*** Opening The records ***
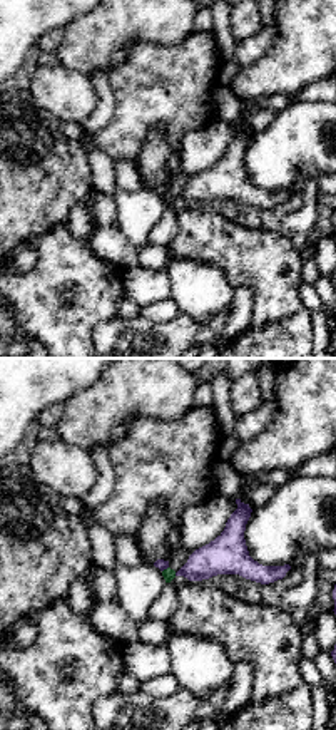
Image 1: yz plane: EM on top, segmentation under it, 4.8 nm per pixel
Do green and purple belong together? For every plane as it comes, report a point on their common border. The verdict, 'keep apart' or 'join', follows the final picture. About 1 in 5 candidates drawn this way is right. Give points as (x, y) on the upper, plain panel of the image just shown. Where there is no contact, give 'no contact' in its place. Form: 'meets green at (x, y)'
meets green at (164, 195)

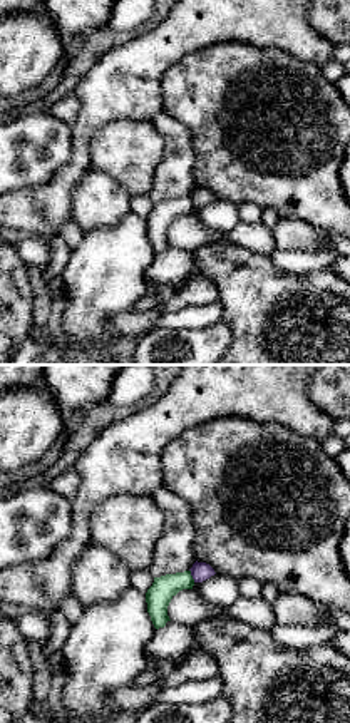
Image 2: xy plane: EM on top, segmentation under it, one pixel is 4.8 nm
meets green at (191, 201)

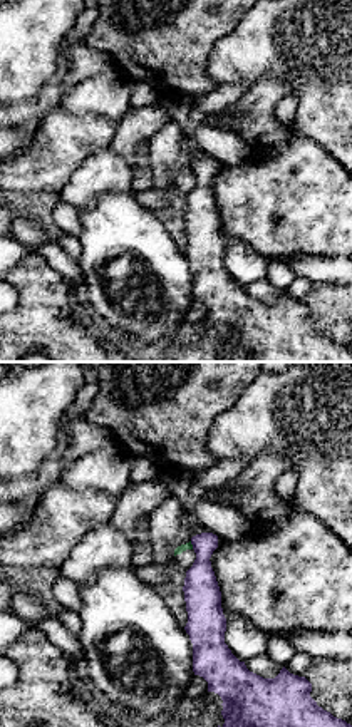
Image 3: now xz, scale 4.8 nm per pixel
meets green at (191, 170)

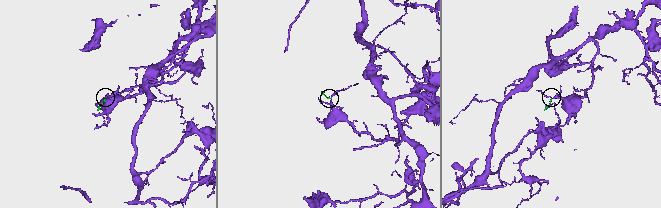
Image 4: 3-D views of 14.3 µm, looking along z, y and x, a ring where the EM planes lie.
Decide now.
keep apart

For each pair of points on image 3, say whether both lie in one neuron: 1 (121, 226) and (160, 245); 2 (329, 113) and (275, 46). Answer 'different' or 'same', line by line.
1: same
2: same

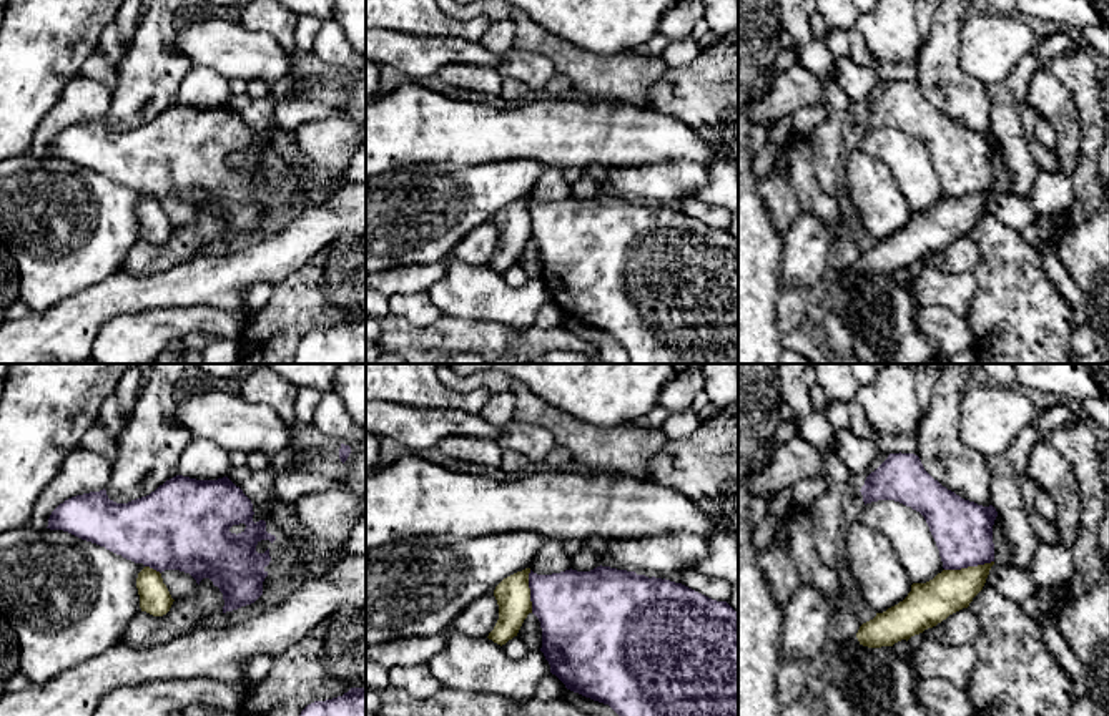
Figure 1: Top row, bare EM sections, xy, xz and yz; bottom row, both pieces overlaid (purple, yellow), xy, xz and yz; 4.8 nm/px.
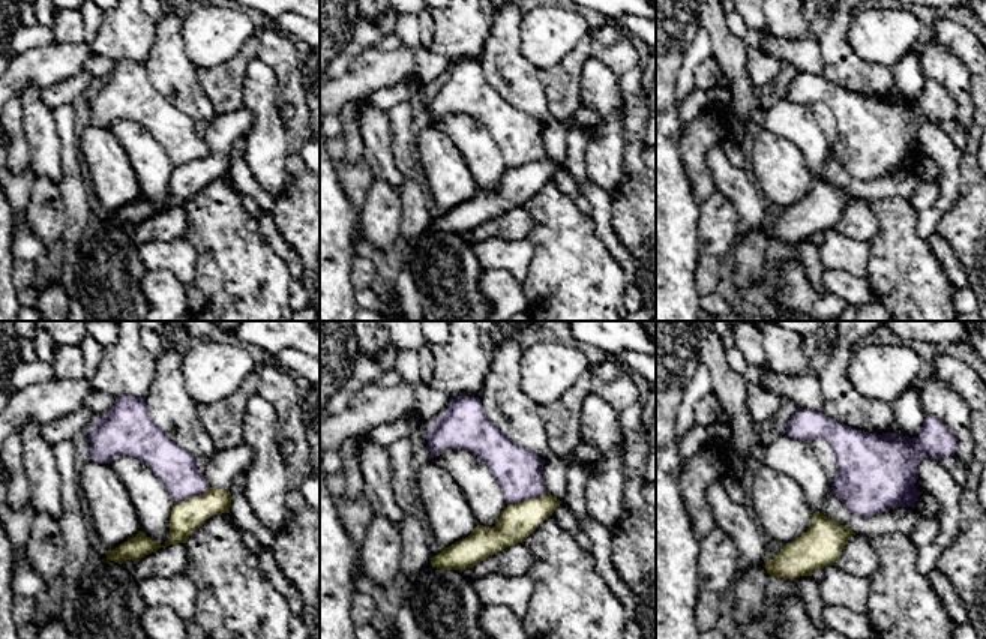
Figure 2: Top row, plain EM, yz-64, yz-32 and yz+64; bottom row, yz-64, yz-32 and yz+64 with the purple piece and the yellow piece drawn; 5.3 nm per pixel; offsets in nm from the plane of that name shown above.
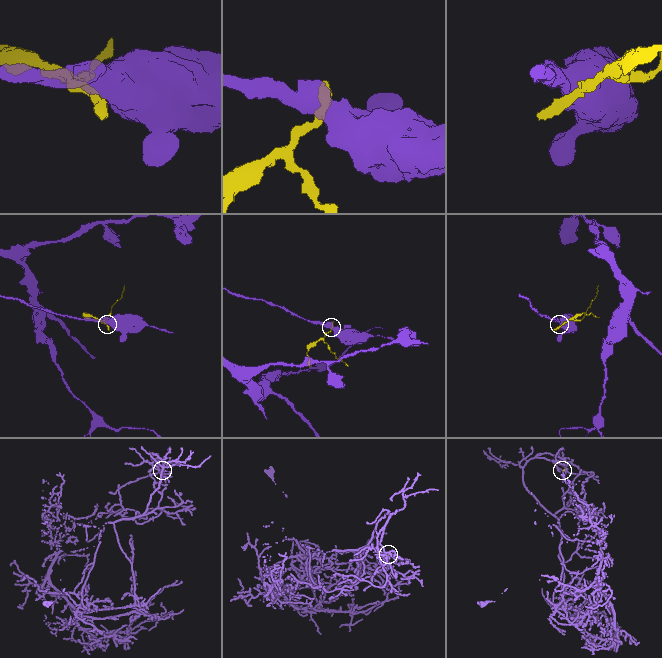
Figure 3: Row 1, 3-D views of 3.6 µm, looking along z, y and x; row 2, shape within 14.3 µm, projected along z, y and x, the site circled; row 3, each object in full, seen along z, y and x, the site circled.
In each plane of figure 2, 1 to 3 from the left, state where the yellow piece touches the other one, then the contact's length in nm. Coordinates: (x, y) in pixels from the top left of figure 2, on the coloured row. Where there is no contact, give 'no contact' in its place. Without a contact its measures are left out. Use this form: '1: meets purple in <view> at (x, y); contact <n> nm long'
1: meets purple in yz-64 at (191, 497); contact 200 nm long
2: meets purple in yz-32 at (527, 498); contact 220 nm long
3: no contact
*** Closing The records ***
» Problem requirements: Beginning with the line that contains "Image 4: 3-D", output every line down to the last line of the entries above exactly as written, apart from the pictures.

» Result of the task:
Image 4: 3-D views of 14.3 µm, looking along z, y and x, a ring where the EM planes lie.
Decide now.
keep apart

For each pair of points on image 3, say whether both lie in one neuron: 1 (121, 226) and (160, 245); 2 (329, 113) and (275, 46). Answer 'different' or 'same', line by line.
1: same
2: same

Figure 1: Top row, bare EM sections, xy, xz and yz; bottom row, both pieces overlaid (purple, yellow), xy, xz and yz; 4.8 nm/px.
Figure 2: Top row, plain EM, yz-64, yz-32 and yz+64; bottom row, yz-64, yz-32 and yz+64 with the purple piece and the yellow piece drawn; 5.3 nm per pixel; offsets in nm from the plane of that name shown above.
Figure 3: Row 1, 3-D views of 3.6 µm, looking along z, y and x; row 2, shape within 14.3 µm, projected along z, y and x, the site circled; row 3, each object in full, seen along z, y and x, the site circled.
In each plane of figure 2, 1 to 3 from the left, state where the yellow piece touches the other one, then the contact's length in nm. Coordinates: (x, y) in pixels from the top left of figure 2, on the coloured row. Where there is no contact, give 'no contact' in its place. Without a contact its measures are left out. Use this form: '1: meets purple in <view> at (x, y); contact <n> nm long'
1: meets purple in yz-64 at (191, 497); contact 200 nm long
2: meets purple in yz-32 at (527, 498); contact 220 nm long
3: no contact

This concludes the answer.